Ritiene il Collegio che non si possano condividere le suddette conclusioni. Cio’ in quanto il giudice, nel regolare le spese, deve tener presente l’esito complessivo della lite, poiche’ la valutazione della soccombenza opera, ai fini della liquidazione in questione, in base a un criterio pur sempre unitario e globale (cfr., di recente, Cass., 16/05/2017, n. 12005, in tema di pluralita’ di domande contrapposte).
Cio’ posto, va dato seguito alla giurisprudenza secondo cui, nel regime normativo posteriore alle modifiche introdotte all’articolo 91 c.p.c., dalla L. 18 giugno 2009, n. 69, al di fuori dell’ipotesi prevista dal secondo periodo del comma 1 del suddetto articolo, l’attore parzialmente vittorioso sull’unica domanda, e dunque, logicamente, anche quello vittorioso su una delle domande proposte, nonostante l’esistenza di una soccombenza a suo carico per la parte di domanda rigettata o per le altre domande rigettate, e cioe’ nonostante la sussistenza di una soccombenza reciproca, non puo’ essere condannato neppure parzialmente alle spese. Esse, in alternativa all’imposizione totale al convenuto, mera espressione del principio di causalita’, possono essere solo compensate totalmente o parzialmente, con condanna, pero’, in questo secondo caso, a carico del convenuto per la parte non compensata (Cass., 19/10/2016, n. 21069, punti 3.1.-3.5., specie pagg. 8-9).
E’ lo stesso secondo periodo dell’articolo 91 c.p.c., comma 1, a confermarlo, appunto, “a contrario”. Infatti, la norma li’ collocata prevede che il giudice “se accoglie la domanda in misura non superiore all’eventuale proposta conciliativa, condanna la parte che ha rifiutato senza giustificato motivo la proposta al pagamento delle spese del processo maturate dopo la formulazione della proposta, salvo quanto disposto dall’articolo 92”.

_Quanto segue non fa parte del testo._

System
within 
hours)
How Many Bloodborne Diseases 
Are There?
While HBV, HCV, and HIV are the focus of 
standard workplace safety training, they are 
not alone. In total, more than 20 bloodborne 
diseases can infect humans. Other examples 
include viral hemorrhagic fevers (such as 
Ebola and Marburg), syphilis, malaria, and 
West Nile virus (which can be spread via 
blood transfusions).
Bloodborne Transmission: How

Se per giustificare la condanna dell’attore parzialmente vittorioso risulta necessario che egli abbia immotivatamente rifiutato l’offerta conciliativa proprio di quanto gli e’ stato parzialmente riconosciuto, cio’ significa che, eccetto tale ipotesi, il sistema processuale impone che, al netto delle facolta’ di compensazione, si faccia rigorosa applicazione del principio di causalita’ e non si condanni mai alla rifusione delle spese chi e’ stato costretto a innescare la lite in modo fondato anche solo in parte.
Si tratta, a ben vedere, di un disincentivo alla resistenza alle liti che risulti infondata sia pure solo parzialmente, oltre che di un incentivo a offerte conciliative che le prevengano esponendo per il residuo la controparte, pur parzialmente vittoriosa, al rischio dei costi del processo.
Nella fattispecie, la domanda di dichiarazione di nullita’ del precetto era richiesta per nullita’ della notifica ovvero eccedenza delle somme pretese rispetto al dovuto, sotto i richiamati profili dell’imposta sul valore aggiunto e delle discusse voci autoliquidate. La domanda e’ stata accolta limitatamente alla parte degli importi i.v.a., e dunque, in quest’ottica, non avrebbe potuto condannarsi il vincitore, sia pure parziale, al pagamento dei due terzi delle restanti spese liquidate.
Pertanto il motivo va accolto e la sentenza cassata in relazione ad esso.
Non essendo necessari ulteriori accertamenti, puo’ decidersi nel merito compensandosi le spese dell’intero giudizio in relazione alla descritta soccombenza reciproca.
P.Q.M.
La Corte rigetta il primo motivo, accoglie il secondo, cassa in relazione al motivo accolto, e, decidendo nel merito, compensa le spese dell’intero giudizio.